There is no general entitlement to additional costs as a
result of Coronavirus. It all comes down, inevitably, to the specifics of the
- For JCT there is no entitlement to loss and
expense, so the contractor will have to take that on the chin, or use their own
insurance (although that is unlikely to cover them anyway).
- IChemE requires each party to bear their own
costs arising from delay by force majeure
- MF/1 does not contain a general entitlement to
additional costs arising from Force Majeure, but the Contractor is entitled to
additional costs arising from changes to statutory and other regulations and
changes in the cost of labour, material or transport, any of which may be a
consequence of Coronavirus.
- NEC4 does state that the Contractor is entitled
to additional costs where an event which stops the Contractor from completing
the whole of the works (as described above) occurs.
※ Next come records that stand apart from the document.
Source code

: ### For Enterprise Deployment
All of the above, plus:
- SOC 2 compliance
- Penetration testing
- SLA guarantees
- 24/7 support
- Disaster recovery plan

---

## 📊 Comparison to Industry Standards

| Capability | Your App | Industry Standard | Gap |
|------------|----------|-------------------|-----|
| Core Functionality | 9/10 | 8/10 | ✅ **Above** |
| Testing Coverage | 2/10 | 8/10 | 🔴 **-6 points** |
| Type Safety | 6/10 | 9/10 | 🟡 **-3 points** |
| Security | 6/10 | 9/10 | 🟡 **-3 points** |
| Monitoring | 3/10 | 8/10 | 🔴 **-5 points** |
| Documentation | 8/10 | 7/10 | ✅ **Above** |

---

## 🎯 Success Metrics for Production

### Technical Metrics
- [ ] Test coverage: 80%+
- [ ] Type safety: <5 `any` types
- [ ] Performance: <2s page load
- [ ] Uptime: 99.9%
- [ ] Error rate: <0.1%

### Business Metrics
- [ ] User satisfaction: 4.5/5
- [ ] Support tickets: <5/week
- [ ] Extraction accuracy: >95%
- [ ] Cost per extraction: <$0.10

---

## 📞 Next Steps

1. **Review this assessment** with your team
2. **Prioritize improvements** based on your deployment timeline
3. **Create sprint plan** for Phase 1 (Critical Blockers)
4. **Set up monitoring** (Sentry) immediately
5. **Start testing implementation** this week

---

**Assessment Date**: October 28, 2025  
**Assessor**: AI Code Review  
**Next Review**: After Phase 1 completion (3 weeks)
It is vital to follow the
correct procedures in the contract for claiming such costs.
Termination for Force Majeure
Finally, it makes sense to look at what each contract allows
- Under JCT, either party has a right of
termination where the carrying out of the whole or substantially the whole of
the uncompleted Works is suspended for a specified period (normally two
months). This may be a high bar to reach where Coronavirus causes serious
disruption without actually causing a complete suspension of the works.
- Under NEC4, the Contractor has a right of
termination where an event occurs which stops the Contractor from completing
the whole of the works (as described above), and the event is forecast to delay
completion by more than 13 weeks.
- In the case of IChemE and MF/1 the bar is set
event higher: under IChemE the works must be substantially prevented for a
continuous period of 123 days before there is a right of termination, while in
the case of MF/1 the period is 120 days.
On top of the burden of managing the practical difficulties
created by Covid-19 and keeping abreast with government measures, it is
important to become familiar with the relevant terms of your contract so that
you can take the appropriate actions at the appropriate times. If you are about
to enter into a contract, you should consider whether to include specific
provisions to deal with Covid-19. This is now a known, but unavoidable risk.
How it is to be managed will need to be a subject for discussion and
negotiation between the parties.
As ever, I recommend that you seek professional advice to
help you through these unprecedented times.